入り口からして何かしらの営業をしていたと思われる建物も、「薬丸歯科」であると推測。

ますます病院建築への期待が膨らむ。ちなみに撮影していなかったが、緑色の窓枠のある手前の建物はクリーニング屋だったようだ。

川久保診療所
まず1軒目の川久保診療所は、内科小児科医院。エメラルドグリーンの窓枠が素敵だ。

現在も営業しているようで、綺麗な看板が残っている。

正面入り口には川久保病院と書かれたいかにも古そうな字体の木製看板。いつのものだろうか…全体的にエメラルドグリーンのようなタイルで囲まれていて、おしゃれである。

現在は歯科なのだろうか?なぜか大きく歯科と強調されている。

板見張りの木造建築。戦前からの建物ではないかともいわれている。

門柱が何ということか、崩れてしまっている。地震のせいだろうか。これは直すのも大変そうだ。

左側の門柱は無事。どういう積み方なのか、交差していて面白い。

2階は増築したのではないかと言われている。2階よりも高く伸びる木がこの場所の古さを物語っている。

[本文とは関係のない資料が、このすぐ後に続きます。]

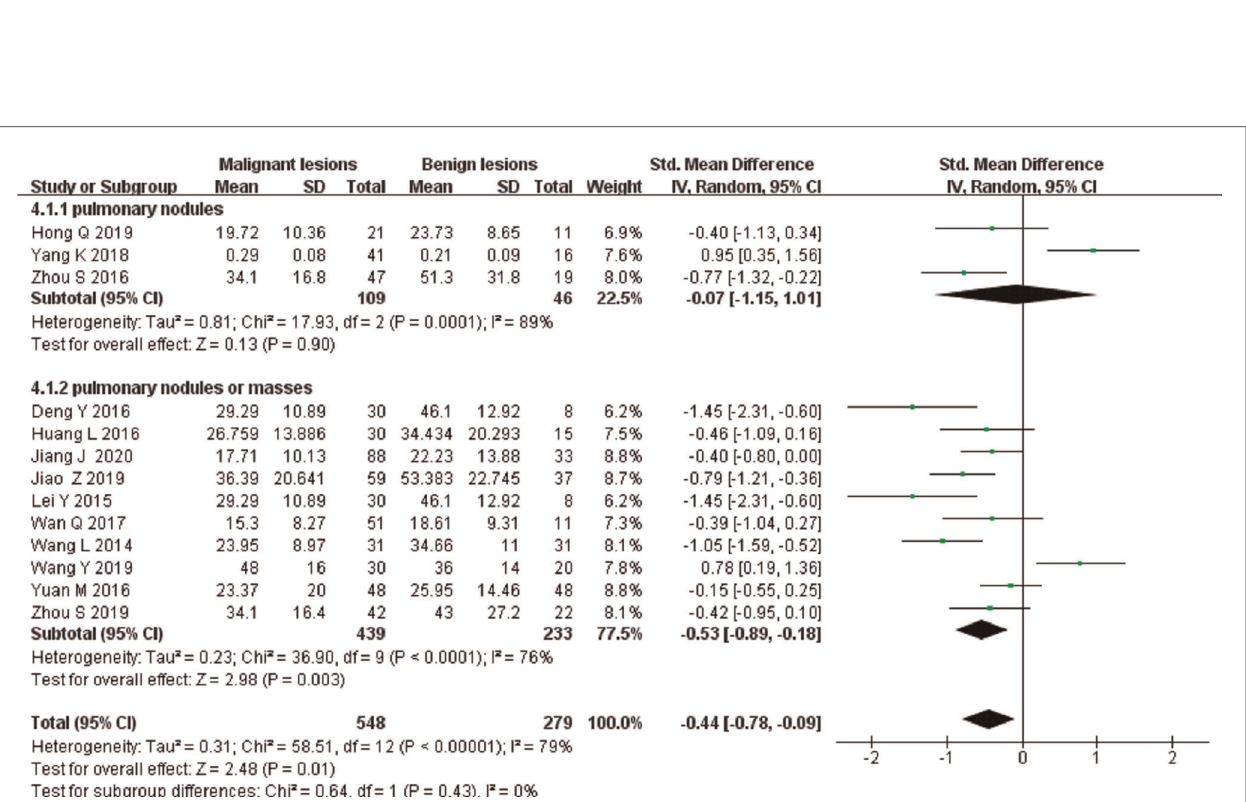
FIGURE 6 | Forest plot of the mean value of the pseudo diffusivity ( D * value) between malignant and benign pulmonary nodules and masses.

内科・歯科川久保診療所とある。手前は駐車場だろうか。

倉庫のような入り口もかなり古そうだ。

2階を支えるように立つ太い柱。増築の際に立てたものだろうか。


隣の建物も病院の建物として使っていたのかもしれない。

山口産婦人科
川久保診療所を過ぎ、さらに道沿いへ進むと一見病院には見えない建物が左手に。

昭和31年の住宅地図を見ても「山口医院」として大神宮の敷地の傍にある。その後徐々に敷地を拡げていった。いつ開業し、いつ閉業したのかは不明。しかし、広告も見つけたのでかなりの規模の病院であったことは確か。


正面の入り口はコンクリート塀が高くて見えない。

正面の入り口に行くためには横から入る必要があるが、人目を隠すためなのか入りづらい構造になっている。

横から覗いてみた。現在は営業していないようだ。


入り口はまさしく病院。

よく見ると、昔の電話番号などのプレートが残っていた。

情報が全くないのでよくわからないが…
旧兼坂医院
3か所目の病院建築もすぐそばにある。


横から見るだけでも期待できる。

門柱には医学博士の文字。たまに見かけるが、医学博士と名乗っている表札も珍しい。

大正5年(1916年)の建築。

三角屋根は以前は朱色だったようだが、塗り替えたのだろうか。屋根も茶色から黒になっている。

西洋風の病院建築。

病院建築を探していたら、昭和の映画館にもたどり着くことができた。この通りがどのような賑わいだったのかについて写真などが無いかさらに調べていきたいと思う。